═════ DATA PROVIDED ═════

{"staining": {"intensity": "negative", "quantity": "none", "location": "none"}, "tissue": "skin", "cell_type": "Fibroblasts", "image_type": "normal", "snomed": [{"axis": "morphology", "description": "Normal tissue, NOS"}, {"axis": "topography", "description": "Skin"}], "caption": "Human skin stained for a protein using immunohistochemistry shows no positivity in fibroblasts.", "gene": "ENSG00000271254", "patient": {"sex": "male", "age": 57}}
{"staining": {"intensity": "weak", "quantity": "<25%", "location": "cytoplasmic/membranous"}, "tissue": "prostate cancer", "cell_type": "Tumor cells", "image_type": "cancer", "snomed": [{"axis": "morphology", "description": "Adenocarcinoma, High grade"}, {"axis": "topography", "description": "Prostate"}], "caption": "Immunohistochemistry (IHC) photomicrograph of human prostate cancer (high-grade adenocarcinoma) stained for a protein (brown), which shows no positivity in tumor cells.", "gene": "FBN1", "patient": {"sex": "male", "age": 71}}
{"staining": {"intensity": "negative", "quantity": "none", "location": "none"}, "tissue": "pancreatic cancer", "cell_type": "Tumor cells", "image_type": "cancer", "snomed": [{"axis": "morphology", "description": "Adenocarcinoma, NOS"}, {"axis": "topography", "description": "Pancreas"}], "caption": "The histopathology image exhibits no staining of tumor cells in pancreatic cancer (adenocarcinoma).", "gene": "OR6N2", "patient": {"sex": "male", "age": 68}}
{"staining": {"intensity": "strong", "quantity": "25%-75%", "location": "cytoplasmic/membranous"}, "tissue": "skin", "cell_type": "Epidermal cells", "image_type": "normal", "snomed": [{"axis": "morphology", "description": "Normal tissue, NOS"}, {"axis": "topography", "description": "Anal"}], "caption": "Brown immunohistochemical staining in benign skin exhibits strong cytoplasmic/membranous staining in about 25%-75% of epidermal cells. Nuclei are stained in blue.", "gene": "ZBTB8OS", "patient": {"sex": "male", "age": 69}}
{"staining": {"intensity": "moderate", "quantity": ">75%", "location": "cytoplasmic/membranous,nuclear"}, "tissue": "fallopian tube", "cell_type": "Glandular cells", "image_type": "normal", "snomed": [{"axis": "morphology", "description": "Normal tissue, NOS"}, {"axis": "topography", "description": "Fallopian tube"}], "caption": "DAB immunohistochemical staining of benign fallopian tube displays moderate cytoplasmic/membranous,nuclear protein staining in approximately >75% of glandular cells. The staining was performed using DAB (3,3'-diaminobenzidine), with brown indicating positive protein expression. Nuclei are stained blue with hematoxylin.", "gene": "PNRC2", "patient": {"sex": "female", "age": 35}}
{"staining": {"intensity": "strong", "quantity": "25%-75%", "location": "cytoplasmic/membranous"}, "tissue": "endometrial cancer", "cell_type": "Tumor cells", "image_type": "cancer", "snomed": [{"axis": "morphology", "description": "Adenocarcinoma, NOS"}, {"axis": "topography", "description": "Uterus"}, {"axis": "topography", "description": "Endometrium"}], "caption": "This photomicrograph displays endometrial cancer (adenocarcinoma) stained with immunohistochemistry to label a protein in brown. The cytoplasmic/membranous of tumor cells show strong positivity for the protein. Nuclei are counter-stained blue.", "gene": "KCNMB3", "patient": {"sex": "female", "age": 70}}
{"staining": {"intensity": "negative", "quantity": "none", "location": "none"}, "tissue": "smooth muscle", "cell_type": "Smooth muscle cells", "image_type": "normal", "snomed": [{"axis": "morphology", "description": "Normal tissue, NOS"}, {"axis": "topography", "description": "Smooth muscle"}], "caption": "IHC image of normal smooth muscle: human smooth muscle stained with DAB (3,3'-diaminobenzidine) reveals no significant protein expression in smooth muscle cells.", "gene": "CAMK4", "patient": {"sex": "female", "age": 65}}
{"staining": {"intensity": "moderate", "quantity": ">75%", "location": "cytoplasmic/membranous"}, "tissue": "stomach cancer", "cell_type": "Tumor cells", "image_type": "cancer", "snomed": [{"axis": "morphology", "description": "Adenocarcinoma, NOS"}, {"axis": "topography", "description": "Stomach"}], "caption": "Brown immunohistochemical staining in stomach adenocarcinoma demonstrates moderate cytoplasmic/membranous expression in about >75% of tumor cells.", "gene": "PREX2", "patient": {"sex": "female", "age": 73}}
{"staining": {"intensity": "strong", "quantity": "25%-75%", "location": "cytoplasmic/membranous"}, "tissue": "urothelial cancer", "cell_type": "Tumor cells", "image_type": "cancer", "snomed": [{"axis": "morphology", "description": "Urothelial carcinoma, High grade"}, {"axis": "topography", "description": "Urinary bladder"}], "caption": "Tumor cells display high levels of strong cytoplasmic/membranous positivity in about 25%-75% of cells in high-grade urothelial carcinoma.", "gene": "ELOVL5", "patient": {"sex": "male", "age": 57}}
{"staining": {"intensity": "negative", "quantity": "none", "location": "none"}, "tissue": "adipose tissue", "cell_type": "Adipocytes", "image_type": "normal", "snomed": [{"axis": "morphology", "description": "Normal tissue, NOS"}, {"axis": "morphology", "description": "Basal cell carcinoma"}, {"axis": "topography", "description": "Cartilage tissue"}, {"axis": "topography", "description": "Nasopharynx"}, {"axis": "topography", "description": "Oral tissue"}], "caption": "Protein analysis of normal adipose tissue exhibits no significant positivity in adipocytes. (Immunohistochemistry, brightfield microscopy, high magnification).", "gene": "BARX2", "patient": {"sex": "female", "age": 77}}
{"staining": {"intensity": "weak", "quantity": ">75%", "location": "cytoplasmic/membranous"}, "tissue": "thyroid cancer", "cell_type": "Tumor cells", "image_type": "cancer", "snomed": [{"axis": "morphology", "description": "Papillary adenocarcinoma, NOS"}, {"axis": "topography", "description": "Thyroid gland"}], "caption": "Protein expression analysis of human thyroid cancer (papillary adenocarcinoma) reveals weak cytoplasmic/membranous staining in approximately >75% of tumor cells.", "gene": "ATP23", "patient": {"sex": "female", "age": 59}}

═════

YOUR TASK: Please reproduce all of the entries exactly as they stand.

TASK RESULT:
{"staining": {"intensity": "negative", "quantity": "none", "location": "none"}, "tissue": "skin", "cell_type": "Fibroblasts", "image_type": "normal", "snomed": [{"axis": "morphology", "description": "Normal tissue, NOS"}, {"axis": "topography", "description": "Skin"}], "caption": "Human skin stained for a protein using immunohistochemistry shows no positivity in fibroblasts.", "gene": "ENSG00000271254", "patient": {"sex": "male", "age": 57}}
{"staining": {"intensity": "weak", "quantity": "<25%", "location": "cytoplasmic/membranous"}, "tissue": "prostate cancer", "cell_type": "Tumor cells", "image_type": "cancer", "snomed": [{"axis": "morphology", "description": "Adenocarcinoma, High grade"}, {"axis": "topography", "description": "Prostate"}], "caption": "Immunohistochemistry (IHC) photomicrograph of human prostate cancer (high-grade adenocarcinoma) stained for a protein (brown), which shows no positivity in tumor cells.", "gene": "FBN1", "patient": {"sex": "male", "age": 71}}
{"staining": {"intensity": "negative", "quantity": "none", "location": "none"}, "tissue": "pancreatic cancer", "cell_type": "Tumor cells", "image_type": "cancer", "snomed": [{"axis": "morphology", "description": "Adenocarcinoma, NOS"}, {"axis": "topography", "description": "Pancreas"}], "caption": "The histopathology image exhibits no staining of tumor cells in pancreatic cancer (adenocarcinoma).", "gene": "OR6N2", "patient": {"sex": "male", "age": 68}}
{"staining": {"intensity": "strong", "quantity": "25%-75%", "location": "cytoplasmic/membranous"}, "tissue": "skin", "cell_type": "Epidermal cells", "image_type": "normal", "snomed": [{"axis": "morphology", "description": "Normal tissue, NOS"}, {"axis": "topography", "description": "Anal"}], "caption": "Brown immunohistochemical staining in benign skin exhibits strong cytoplasmic/membranous staining in about 25%-75% of epidermal cells. Nuclei are stained in blue.", "gene": "ZBTB8OS", "patient": {"sex": "male", "age": 69}}
{"staining": {"intensity": "moderate", "quantity": ">75%", "location": "cytoplasmic/membranous,nuclear"}, "tissue": "fallopian tube", "cell_type": "Glandular cells", "image_type": "normal", "snomed": [{"axis": "morphology", "description": "Normal tissue, NOS"}, {"axis": "topography", "description": "Fallopian tube"}], "caption": "DAB immunohistochemical staining of benign fallopian tube displays moderate cytoplasmic/membranous,nuclear protein staining in approximately >75% of glandular cells. The staining was performed using DAB (3,3'-diaminobenzidine), with brown indicating positive protein expression. Nuclei are stained blue with hematoxylin.", "gene": "PNRC2", "patient": {"sex": "female", "age": 35}}
{"staining": {"intensity": "strong", "quantity": "25%-75%", "location": "cytoplasmic/membranous"}, "tissue": "endometrial cancer", "cell_type": "Tumor cells", "image_type": "cancer", "snomed": [{"axis": "morphology", "description": "Adenocarcinoma, NOS"}, {"axis": "topography", "description": "Uterus"}, {"axis": "topography", "description": "Endometrium"}], "caption": "This photomicrograph displays endometrial cancer (adenocarcinoma) stained with immunohistochemistry to label a protein in brown. The cytoplasmic/membranous of tumor cells show strong positivity for the protein. Nuclei are counter-stained blue.", "gene": "KCNMB3", "patient": {"sex": "female", "age": 70}}
{"staining": {"intensity": "negative", "quantity": "none", "location": "none"}, "tissue": "smooth muscle", "cell_type": "Smooth muscle cells", "image_type": "normal", "snomed": [{"axis": "morphology", "description": "Normal tissue, NOS"}, {"axis": "topography", "description": "Smooth muscle"}], "caption": "IHC image of normal smooth muscle: human smooth muscle stained with DAB (3,3'-diaminobenzidine) reveals no significant protein expression in smooth muscle cells.", "gene": "CAMK4", "patient": {"sex": "female", "age": 65}}
{"staining": {"intensity": "moderate", "quantity": ">75%", "location": "cytoplasmic/membranous"}, "tissue": "stomach cancer", "cell_type": "Tumor cells", "image_type": "cancer", "snomed": [{"axis": "morphology", "description": "Adenocarcinoma, NOS"}, {"axis": "topography", "description": "Stomach"}], "caption": "Brown immunohistochemical staining in stomach adenocarcinoma demonstrates moderate cytoplasmic/membranous expression in about >75% of tumor cells.", "gene": "PREX2", "patient": {"sex": "female", "age": 73}}
{"staining": {"intensity": "strong", "quantity": "25%-75%", "location": "cytoplasmic/membranous"}, "tissue": "urothelial cancer", "cell_type": "Tumor cells", "image_type": "cancer", "snomed": [{"axis": "morphology", "description": "Urothelial carcinoma, High grade"}, {"axis": "topography", "description": "Urinary bladder"}], "caption": "Tumor cells display high levels of strong cytoplasmic/membranous positivity in about 25%-75% of cells in high-grade urothelial carcinoma.", "gene": "ELOVL5", "patient": {"sex": "male", "age": 57}}
{"staining": {"intensity": "negative", "quantity": "none", "location": "none"}, "tissue": "adipose tissue", "cell_type": "Adipocytes", "image_type": "normal", "snomed": [{"axis": "morphology", "description": "Normal tissue, NOS"}, {"axis": "morphology", "description": "Basal cell carcinoma"}, {"axis": "topography", "description": "Cartilage tissue"}, {"axis": "topography", "description": "Nasopharynx"}, {"axis": "topography", "description": "Oral tissue"}], "caption": "Protein analysis of normal adipose tissue exhibits no significant positivity in adipocytes. (Immunohistochemistry, brightfield microscopy, high magnification).", "gene": "BARX2", "patient": {"sex": "female", "age": 77}}
{"staining": {"intensity": "weak", "quantity": ">75%", "location": "cytoplasmic/membranous"}, "tissue": "thyroid cancer", "cell_type": "Tumor cells", "image_type": "cancer", "snomed": [{"axis": "morphology", "description": "Papillary adenocarcinoma, NOS"}, {"axis": "topography", "description": "Thyroid gland"}], "caption": "Protein expression analysis of human thyroid cancer (papillary adenocarcinoma) reveals weak cytoplasmic/membranous staining in approximately >75% of tumor cells.", "gene": "ATP23", "patient": {"sex": "female", "age": 59}}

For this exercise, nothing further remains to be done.